04 abril, 2006

A GOTA

Mário tem uma gota em seu escritório. No escritório, Mário

tem uma gota. Uma gotinha d'água, simples e discreta.

Caindo do aparelho de ar condicionado sobre o sofá. Já faz uma semana. Ploc... Ploc... Ploc... É sua companheira. Mário botou um copo para que a água não estrague o sofá ou o carpete. Pouco tempo atrás, a secretária de Mário chamaria um técnico de ar condicionado, que arrumaria o problema e pronto. Mas isso era num tempo em que as pessoas tomavam decisões, tinham autonomia e responsabilidades. Um tempo que não existe mais. Enquanto isso, a gotinha vai pingando. O mundo mudou, as empresas mudaram e agora a visão é macro. A gota na sala do Mário tem de ser tratada de um ponto de vista global. E, do ponto de vista global, a companheira gota não é uma gotinha num escritório. É parte de um Tsunami. Pois como ela existem mais centenas ou milhares de gotinhas em escritórios da empresa em todos os países. A gota do Mário é prima da gota do outro executivo lá na Índia. Ou em Cingapura. E as primas têm de ser tratadas de forma global. E para isso implementaram um processo. E a gotinha pingando. Mário descobre a gota. Avisa à secretária. Ela chama a manutenção, que abre um chamado, pois tem de lançar no relatório global. Mas a manutenção sempre está ocupada, pois tem menos gente que o necessário para atender a tantos chamados, e não pode atender imediatamente. Finalmente aparece um indivíduo. Examina o ar condicionado e dá o diagnóstico: tem de chamar um técnico em ar condicionado. Volta para seu departamento e aciona uma das empresas aprovadas pelo departamento de compras. O técnico só pode vir na segunda feira. E a gotinha pingando. Vem o técnico. Acompanhado do cara da manutenção. Tem de trocar esta peça mais aquela, revisar aquilo e apertar isto. Volta para sua empresa. Vai mandar um orçamento para o departamento de compras, que então vai proceder à aprovação. Ou não. E a gotinha pingando. E o Mário observando... Mais de uma semana se passou. A gotinha já mobilizou o Mário, sua secretária, o cara da manutenção, o técnico, os caras de compras, sem contar uns indiretos. E continua pingando. Mário liga para reclamar. E toma uma dura.

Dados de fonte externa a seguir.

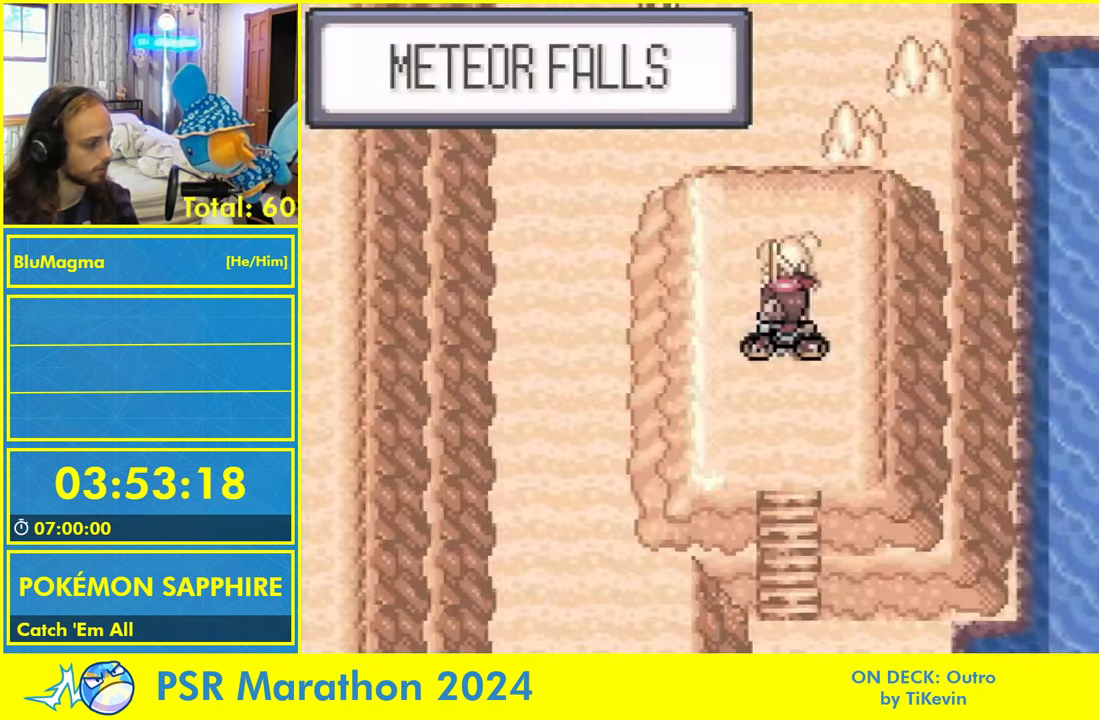
{"dt_ms": 500, "buttons": ["DPAD_DOWN"], "events": [[250, "DPAD_DOWN", "down"]]}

- Esse é o processo. Tem de ser tudo dentro das regras!

Afinal, temos de controlar os custos, temos que ter o "compliance" (você já ouviu isso? Sabe o que é? Não? Então aguarde...). Os relatórios devem ser preenchidos e as compras feitas de forma a reduzir todos os custos. É para isso que existem regras e Mário, o indisciplinado, mais uma vez quer infringi-las. É um estranho no ninho. Carta fora do baralho. Disseminador do caos. Indisciplinado. E a gotinha pingando. Aí Mário pára pra pensar. Reflete sobre o tempo que estava gastando com essa história, sobre a quantidade de gente envolvida, sobre o total imobilismo em que essas regras estão jogando a empresa e toma uma decisão. Puxa o vaso para debaixo da gota. Que continua lá, linda, leve e solta... Pingando.